Although it remains to be seen whether the parties' arguments will be the subject of more detailed assessment at a final trial, the court's view at this stage was that Just-Us had "strong arguments" that no force majeure event had come into existence as at 17 March 2020, despite the severe difficulties that the air travel industry was likely to face at that point.

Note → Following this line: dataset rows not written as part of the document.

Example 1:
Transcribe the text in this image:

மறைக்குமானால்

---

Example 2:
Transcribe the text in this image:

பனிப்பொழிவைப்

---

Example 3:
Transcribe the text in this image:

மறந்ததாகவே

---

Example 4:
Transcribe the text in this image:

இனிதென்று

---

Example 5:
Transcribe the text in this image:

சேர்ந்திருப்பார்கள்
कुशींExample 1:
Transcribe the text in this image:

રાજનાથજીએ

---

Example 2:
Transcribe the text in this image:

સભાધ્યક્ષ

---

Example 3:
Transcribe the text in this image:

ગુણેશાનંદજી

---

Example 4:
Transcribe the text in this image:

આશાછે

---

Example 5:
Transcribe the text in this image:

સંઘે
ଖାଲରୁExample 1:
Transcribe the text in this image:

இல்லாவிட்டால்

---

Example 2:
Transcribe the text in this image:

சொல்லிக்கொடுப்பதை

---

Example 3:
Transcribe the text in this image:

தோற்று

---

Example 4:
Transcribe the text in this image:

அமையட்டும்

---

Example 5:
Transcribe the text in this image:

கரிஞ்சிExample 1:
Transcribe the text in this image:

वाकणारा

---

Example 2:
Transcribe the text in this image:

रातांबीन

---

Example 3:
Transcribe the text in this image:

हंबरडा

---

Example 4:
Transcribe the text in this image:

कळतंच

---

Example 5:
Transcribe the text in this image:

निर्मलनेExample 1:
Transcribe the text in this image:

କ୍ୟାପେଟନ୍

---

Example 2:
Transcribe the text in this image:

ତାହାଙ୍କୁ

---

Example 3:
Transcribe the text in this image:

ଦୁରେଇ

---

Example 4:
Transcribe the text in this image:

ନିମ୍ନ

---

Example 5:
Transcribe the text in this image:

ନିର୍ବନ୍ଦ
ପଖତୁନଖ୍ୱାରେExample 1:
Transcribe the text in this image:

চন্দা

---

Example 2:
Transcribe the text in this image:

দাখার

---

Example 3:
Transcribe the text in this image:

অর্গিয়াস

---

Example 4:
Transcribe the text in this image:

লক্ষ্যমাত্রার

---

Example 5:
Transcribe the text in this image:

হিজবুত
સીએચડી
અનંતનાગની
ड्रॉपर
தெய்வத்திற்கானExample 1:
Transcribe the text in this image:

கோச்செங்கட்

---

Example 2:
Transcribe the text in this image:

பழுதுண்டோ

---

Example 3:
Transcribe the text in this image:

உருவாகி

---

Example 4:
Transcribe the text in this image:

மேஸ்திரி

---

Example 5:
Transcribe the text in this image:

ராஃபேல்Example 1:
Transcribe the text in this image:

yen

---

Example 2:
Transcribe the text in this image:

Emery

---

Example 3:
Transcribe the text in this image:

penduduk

The judgment reiterates that the English courts will closely scrutinise both the specific events that a party relies on when claiming that a force majeure event has arisen, as well as the precise wording of the force majeure clause and the broader agreement. Although force majeure clauses differ from contract to contract, they are generally drafted to relieve parties from their contractual obligations when the performance of such obligations is prevented, hindered or delayed by events beyond their control. As such, unless the drafting of the clause promotes a different approach, the court will likely scrutinise the impact that the alleged force majeure event has had on the parties' obligations. Simply pointing to the general difficulties associated with the Pandemic as a reason for being able to rely on the clause is unlikely to be sufficient. Other types of clauses, such as material adverse effect clauses, may provide alternative relief (see our recent briefing on this topic here), and other common law remedies (such as those in frustration and restitution) may also be available to parties who encounter difficulties.

Some in the air travel industry may at least be encouraged to see the court's indication that restrictions on travel may be capable of constituting force majeure events, in circumstances where the force majeure clause is silent on the types of event that might qualify (as was the case here). This is, however, a very short judgment dealing with an interim matter in the litigation. As similar cases arising out of the Pandemic continue to work their way through the courts, we can expect more detailed guidance on the interpretation of force majeure clauses in the months ahead, which will no doubt be eagerly awaited by those in the air travel industry.